### RECORDS FOR THIS TASK:

════════════════

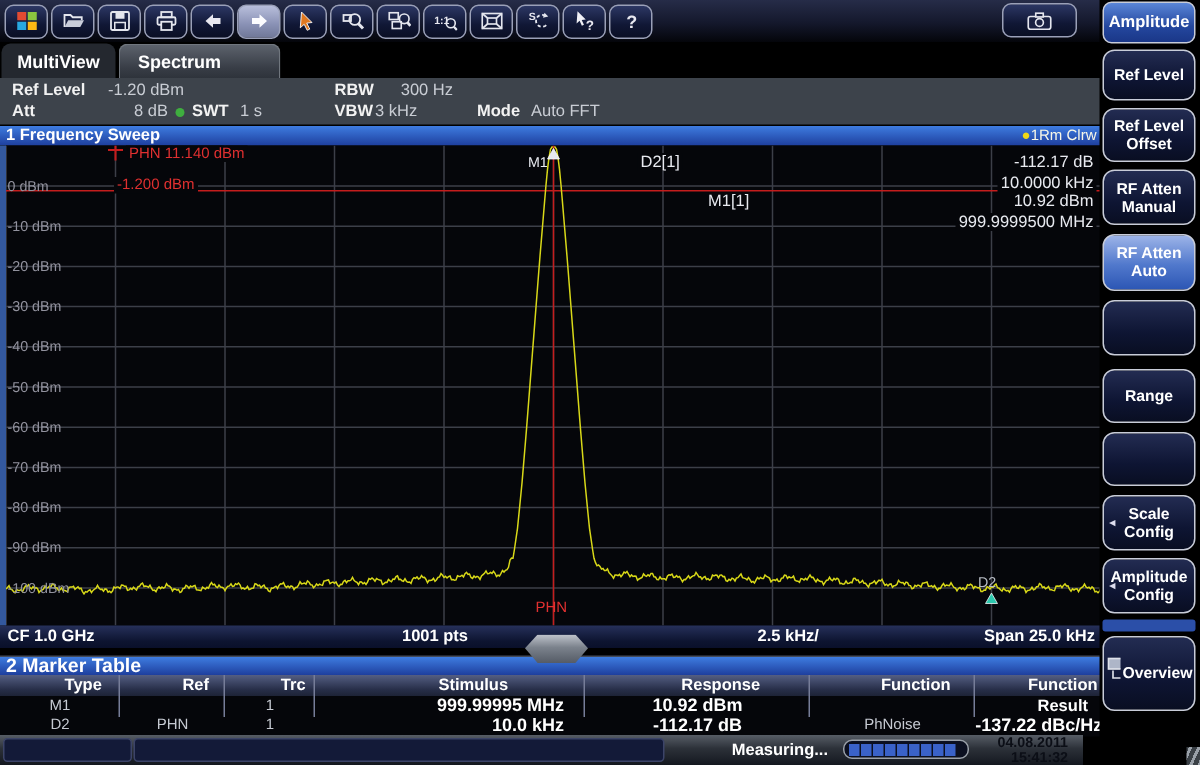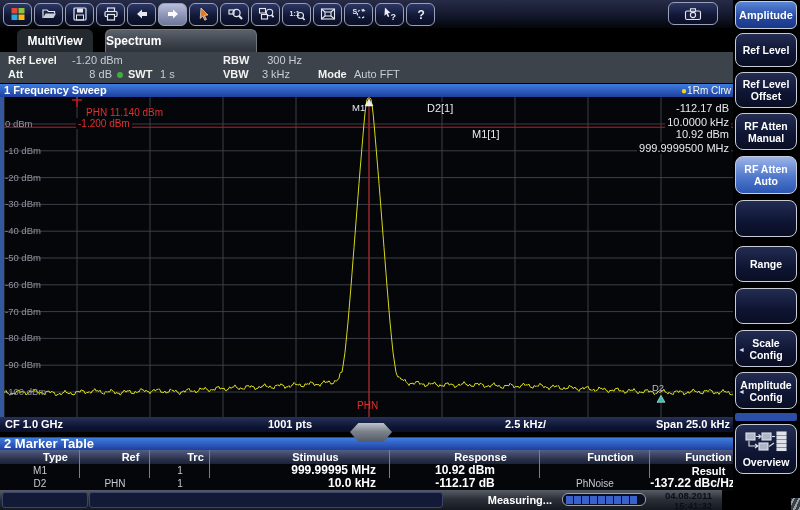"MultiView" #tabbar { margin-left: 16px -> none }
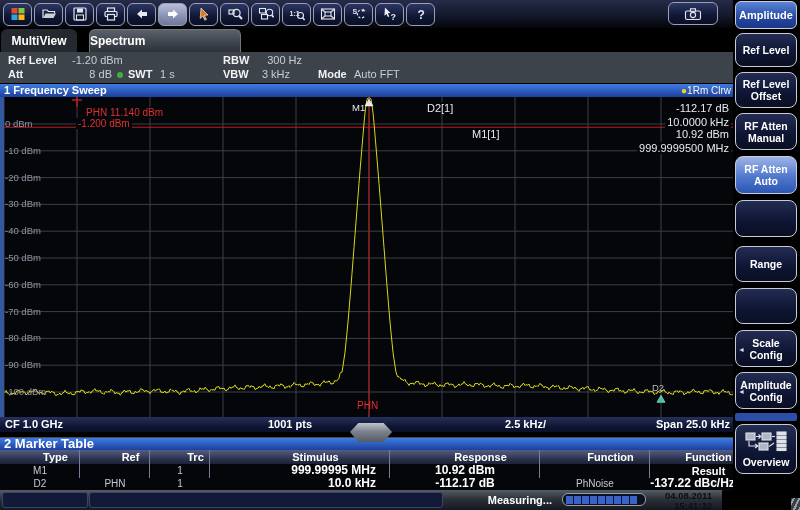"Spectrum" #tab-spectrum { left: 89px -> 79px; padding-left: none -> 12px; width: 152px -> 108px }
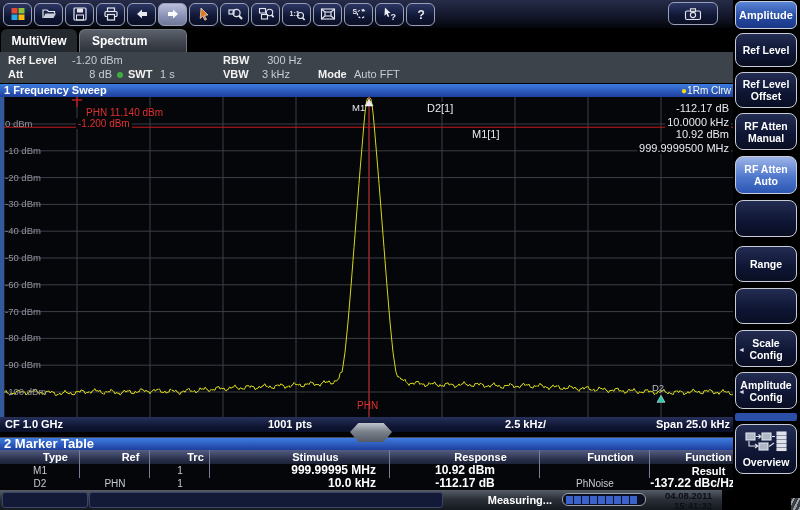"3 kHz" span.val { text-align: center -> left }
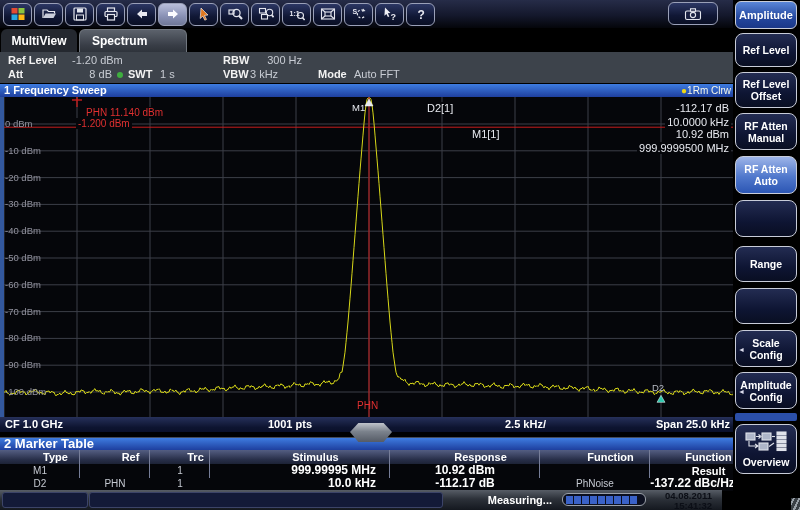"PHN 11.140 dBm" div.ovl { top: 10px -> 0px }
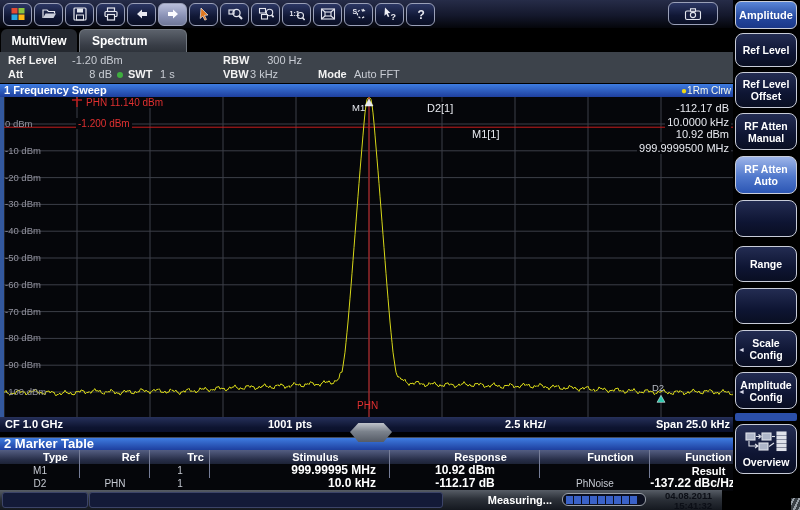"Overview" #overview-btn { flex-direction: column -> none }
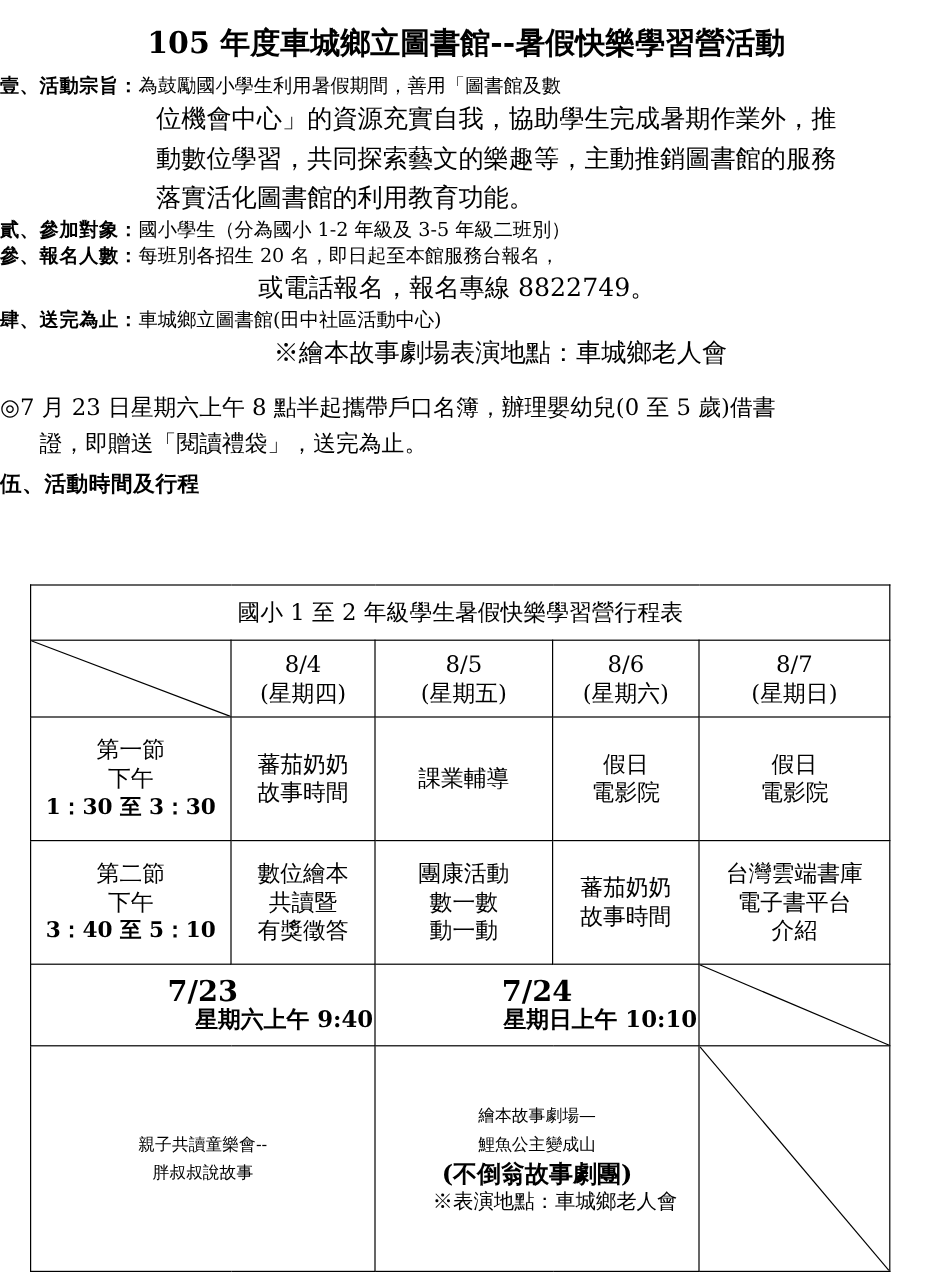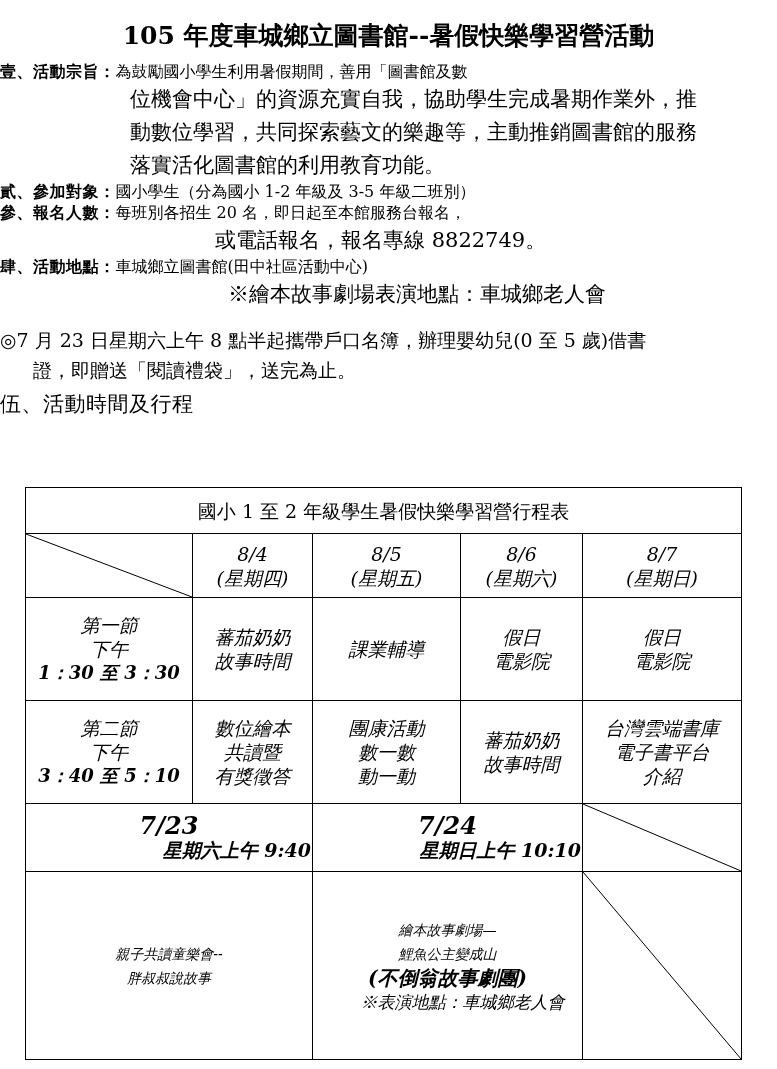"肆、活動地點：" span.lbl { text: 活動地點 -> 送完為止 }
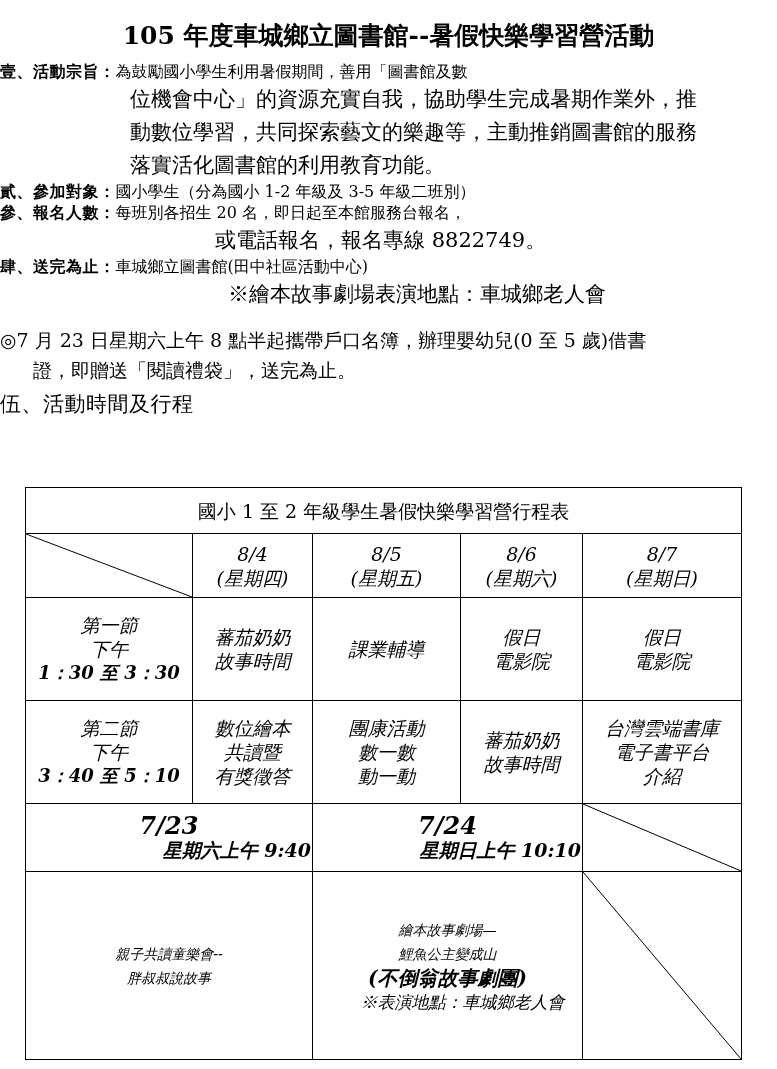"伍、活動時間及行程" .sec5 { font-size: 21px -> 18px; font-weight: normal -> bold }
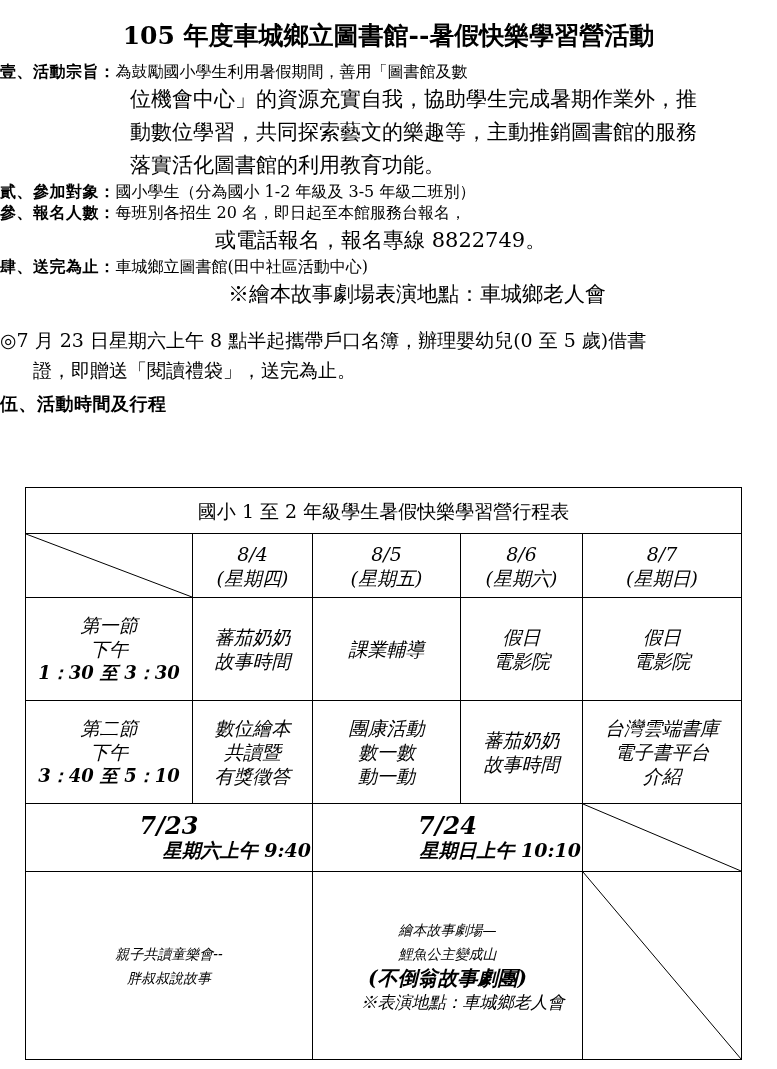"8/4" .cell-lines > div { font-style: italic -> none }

════════════════

### DIRECTIONS:
Using the listing above, set down exactly each line from the one containing "flex-direction: column ->" through the final line, and leave out pictures.

### ANSWER FOR THE TASK:
"Overview" #overview-btn { flex-direction: column -> none }
"肆、活動地點：" span.lbl { text: 活動地點 -> 送完為止 }
"伍、活動時間及行程" .sec5 { font-size: 21px -> 18px; font-weight: normal -> bold }
"8/4" .cell-lines > div { font-style: italic -> none }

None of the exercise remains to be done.